Local history considerations this week, first the future of Ramsgate Maritime Museum, as some of you will know there was a court hearing relating to the Cervia steam tug and the liability of the East Kent Maritime Trust trustees.
I phoned up the chap who owns the tug and asked him what he wanted, a lot of his answerer was what he didn’t want, so lets get that out of the way first. He said he doesn’t want to step in and take over Maritime museum, he doesn’t want to take away the collection, he doesn’t even want to take his tug back.
So what does he want that is going to annoy some people?

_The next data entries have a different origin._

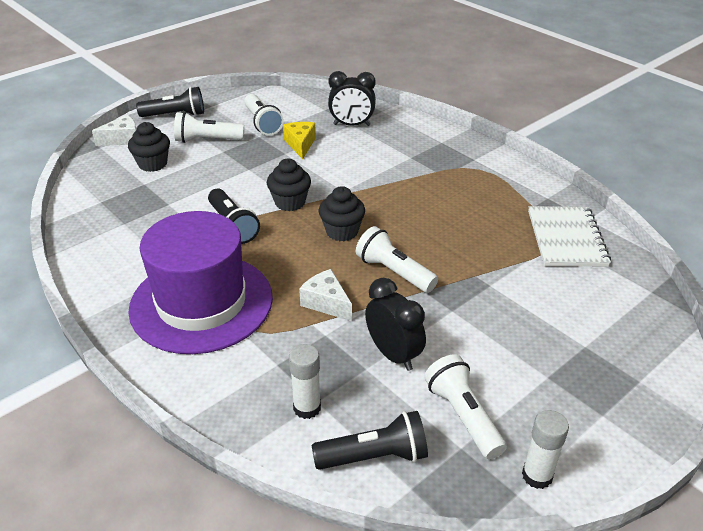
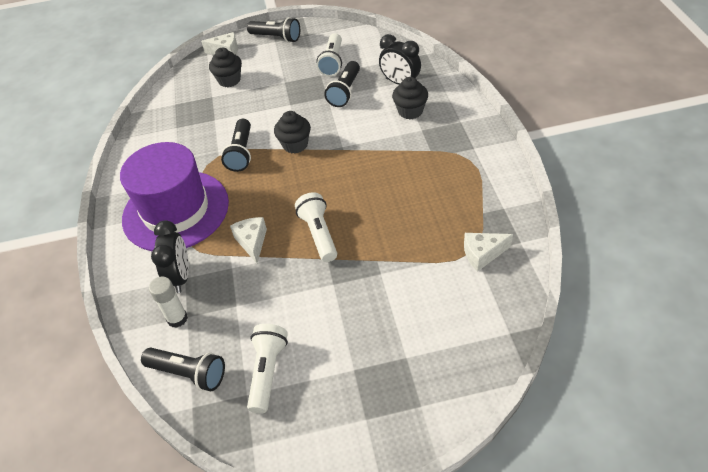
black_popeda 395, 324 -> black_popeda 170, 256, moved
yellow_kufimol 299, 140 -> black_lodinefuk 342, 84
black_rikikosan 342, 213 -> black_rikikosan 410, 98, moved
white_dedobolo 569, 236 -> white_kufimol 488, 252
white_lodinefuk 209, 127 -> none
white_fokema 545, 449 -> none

His contention is that neither the museum or the tug are significant enough to be tourist attractions on their own and he wants both to be run in conjunction as a tourist attraction.
What he says that he would like to do is meet with the councillors and work out a solution, as he said they hold all the keys, he says he won’t ask for anything that they can’t afford and that he has volunteers ready who want to help with the problem.

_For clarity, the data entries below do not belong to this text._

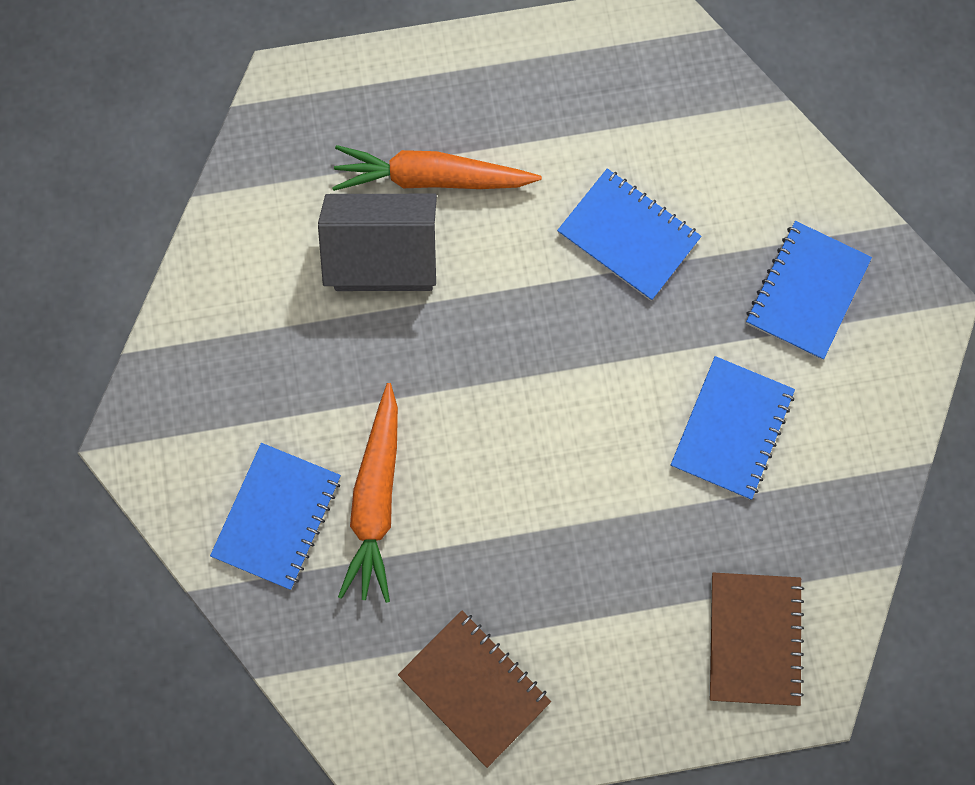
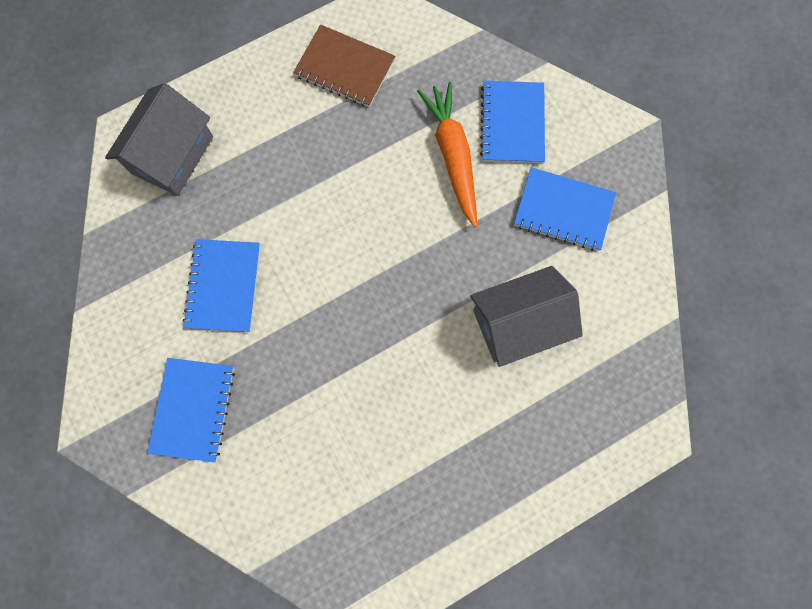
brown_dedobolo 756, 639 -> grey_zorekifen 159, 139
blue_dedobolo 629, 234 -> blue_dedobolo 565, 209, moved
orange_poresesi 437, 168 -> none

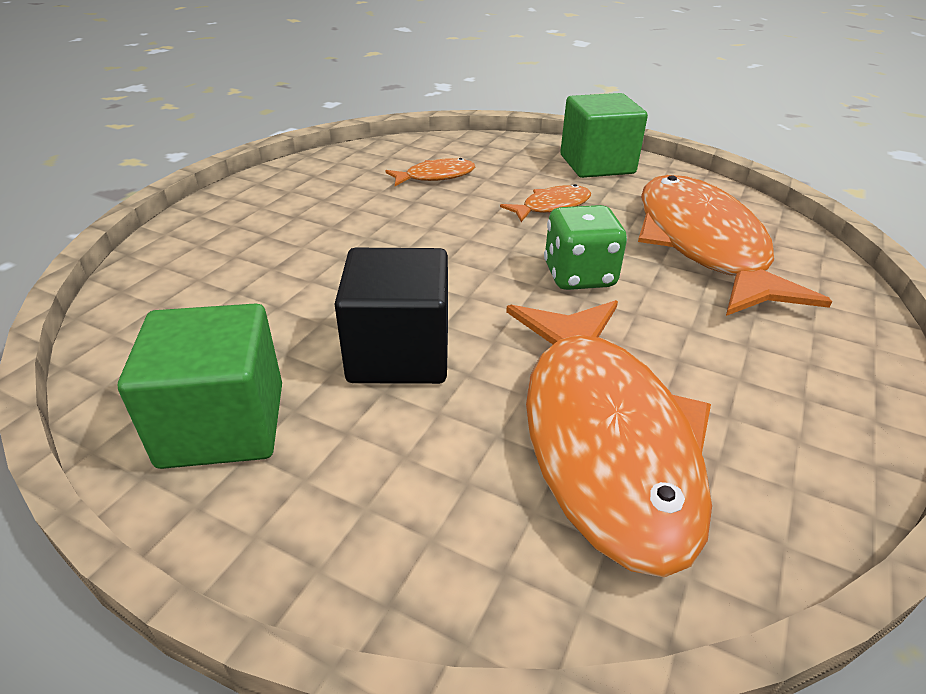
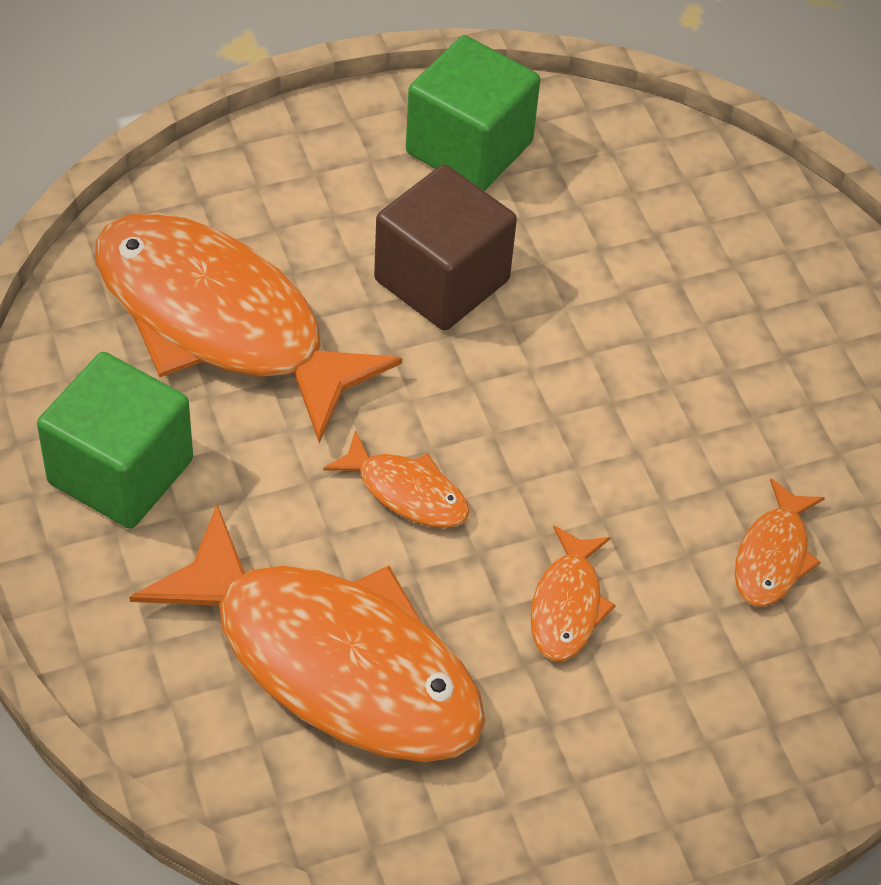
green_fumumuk 604, 135 -> green_fumumuk 115, 440, moved
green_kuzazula 585, 247 -> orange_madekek 396, 479
black_fumumuk 391, 316 -> brown_fumumuk 445, 247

He very much stressed that he didn’t want to be seen to be taking over what was the people of Ramsgate’s and didn’t want to play a day to day part in running our maritime heritage.
He also told me that he had heard the some of the windows at the maritime museum had been broken in the last few days and asked me if anyone was looking after it, I had to say I didn’t know.

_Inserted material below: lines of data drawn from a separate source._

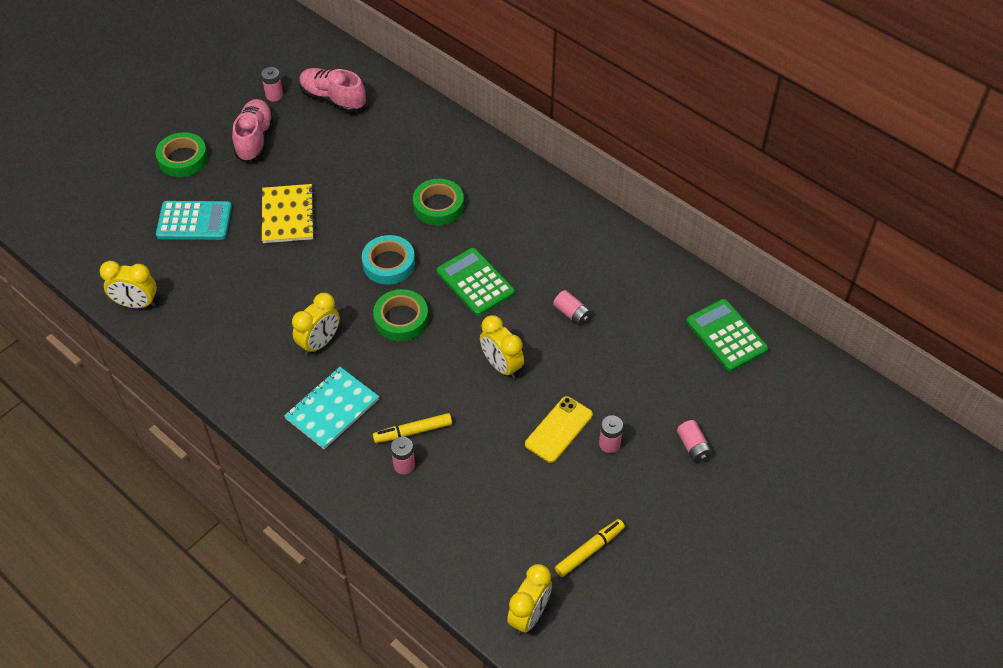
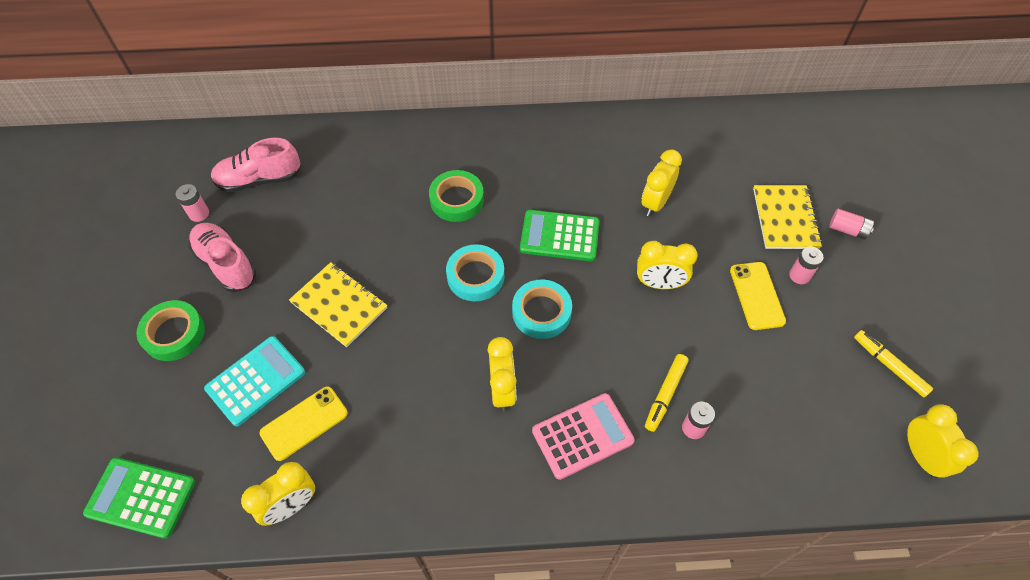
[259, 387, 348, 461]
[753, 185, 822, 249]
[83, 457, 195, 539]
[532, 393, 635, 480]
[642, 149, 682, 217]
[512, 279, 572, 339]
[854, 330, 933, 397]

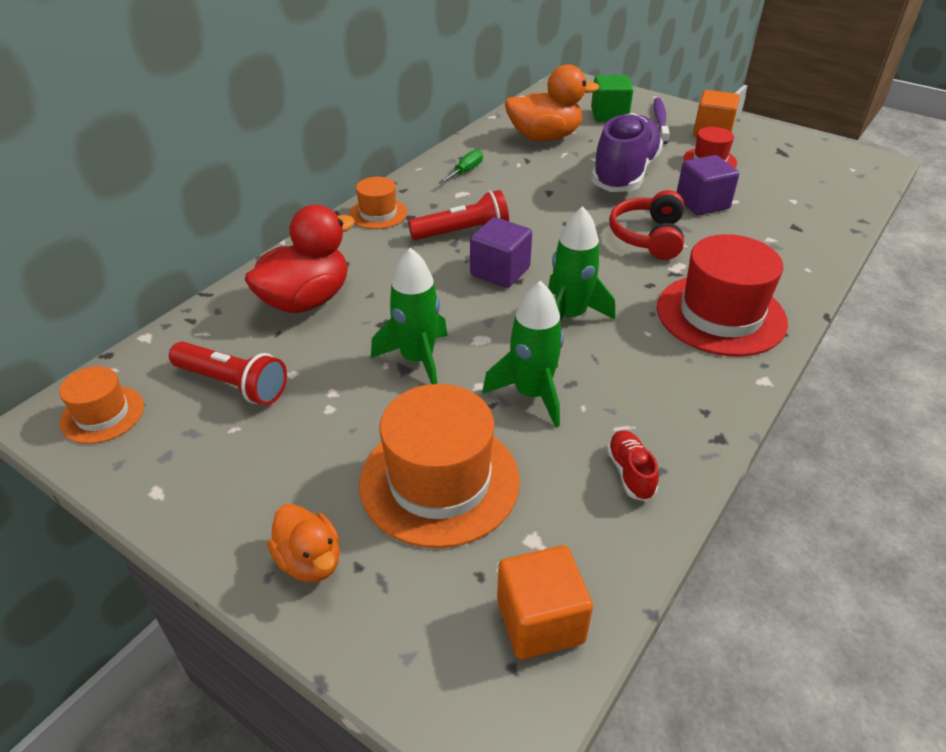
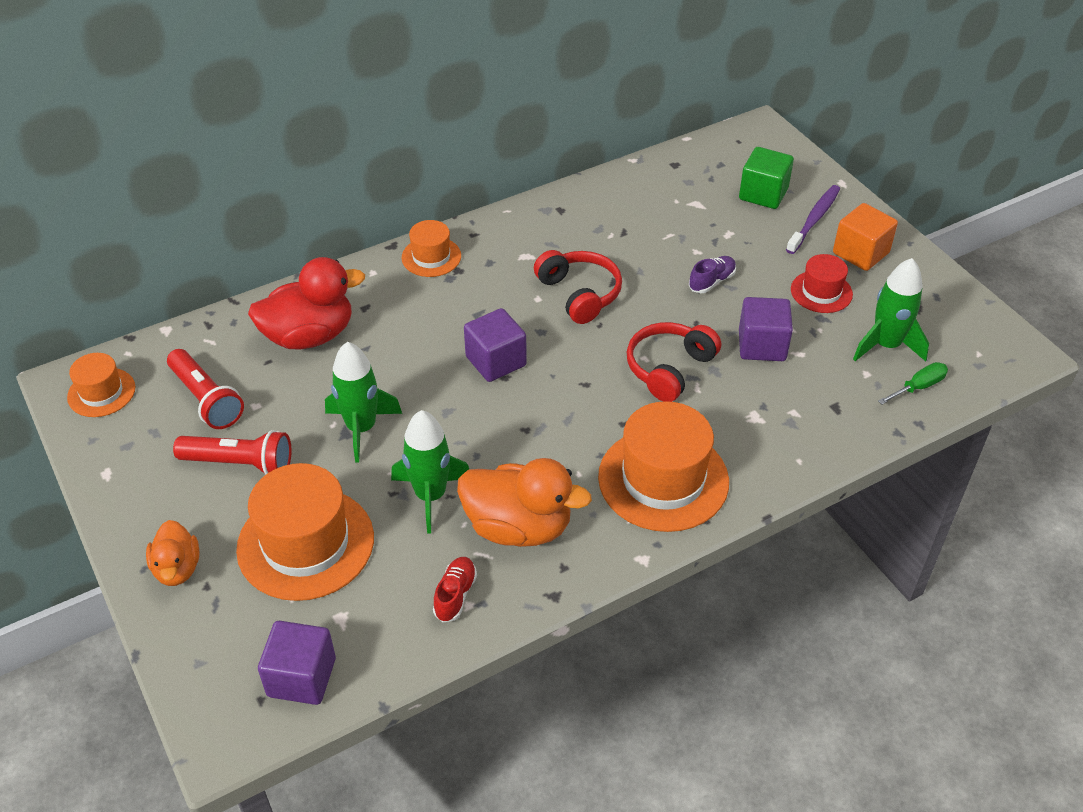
[534, 250, 622, 324]
[173, 430, 292, 474]
[878, 362, 948, 404]
[457, 458, 592, 547]
[853, 258, 929, 361]
[258, 621, 336, 705]
[598, 401, 729, 532]
[689, 256, 736, 293]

I told him that I doubted he would get much help and cooperation from the council as it was Ramsgate and they were mostly interested in putting their resources into arts projects in Margate, indeed IOTA the arts group in Ramsgate had recently been told that they wouldn’t get any support from the council unless they moved to Margate.
My own feelings are whatever the ins and outs and the legal niceties of the situation, sooner or later the tug will have to be towed out put on the slipway and assessed, we can’t just leave it there to sink, it’s too damned big.
As far as I am aware the councillor in charge of harbour related things is councillor Latchford, the last time I wrote to him was at the beginning of this year, to ask if we could have some temporary leisure and or parking use, for the Pleasurama site for the summer that has just passed. He didn’t bother to reply to me however as I believe he reads this blog I am hoping that he will at least speak to the owner of the Cervia.
Now I go on to another local history issue Aldred’s Minster, you may remember Gerald has been transcribing a pile of old documents relating to the Rising Sun public house in Ramsgate, the earliest of these dates back to the 1600s, when it comes to transcribing and understanding these old documents Gerald is an expert.
He has just finished transcribing the whole bundle, no small task I can assure you, he said that the some most difficult ones were the more recent ones as they used so many abbreviations.
Aldred’s Minster is a local history book that is almost entirely made up from these old documents, pretty much all of our local history that predates Lewis’s history of the Isle of Thanet comes from these old documents and the inscriptions on gravestones. They are not however at all easy for the layman to understand.
With its help quite a few people descended from local families ought to be able to trace their ancestors back further than was previously possible, so it is worth persevering with.
Aldred is writing for an audience of Victorian genealogists and historians and pulls no punches when it comes to an inexpert audience, he even leaves abbreviations in, and unusual writing from the early-confused period before spelling. Leaving us with cases where yn ye means than the, names are often rendered as Wm, Ric, Thos, Hy, Ph, and so on which I think may be Aldred’s way of saving space.
So while the book is a valuable resource it is transcribed documents for the historian and being such is fairly heavy going, it is also fairly difficult to see how the documents inter relate, so I have asked Gerald to have a look at it and see if he can write and introduction for those of us who are comparative novices to this type document and don’t know all about gravelkind reversion and inheritance.
In the meantime I have published it on the web complete for other bloggers to contemplate and will run off a paper version without Gerald’s introduction, for those who don’t need it click here to read it.
I would also be grateful for any biographical information about Aldred he doesn’t appear in The Dictionary of National Biography, which is the main resource for biographical information about people in this country.
Next my son taught me how to peel an onion this week, I had been going through life assuming I knew, peel it from the top down and then cut off the ends, it really is a great deal easier and doesn’t make your eyes water.
I am working on a reprint of a Victorian local history book about the town of Deal at the moment and if anyone can send me copies of pictures suitable to illustrate it with it will be the better book.